╭─ Source data
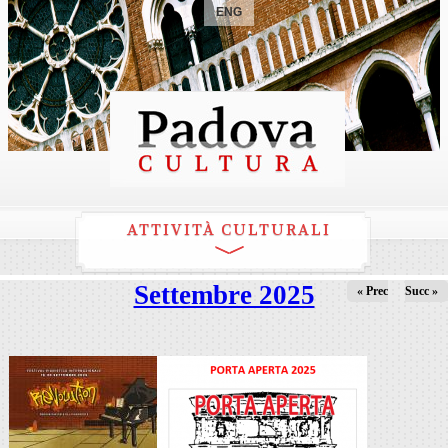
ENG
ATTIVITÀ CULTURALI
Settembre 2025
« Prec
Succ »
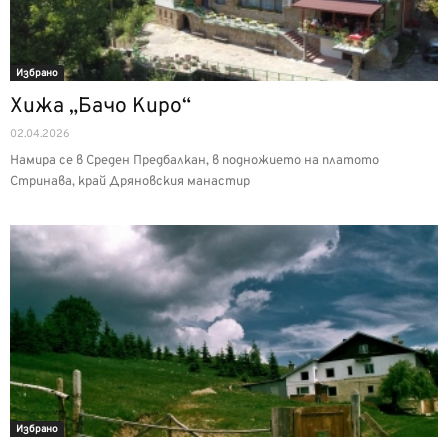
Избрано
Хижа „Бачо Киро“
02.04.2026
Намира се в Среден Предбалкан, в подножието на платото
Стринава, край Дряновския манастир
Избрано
╰─
* Work order
Leaving out only the pictures, retype every record exactly.

* Exercise output
ENG
ATTIVITÀ CULTURALI
Settembre 2025
« Prec
Succ »
Избрано
Хижа „Бачо Киро“
02.04.2026
Намира се в Среден Предбалкан, в подножието на платото
Стринава, край Дряновския манастир
Избрано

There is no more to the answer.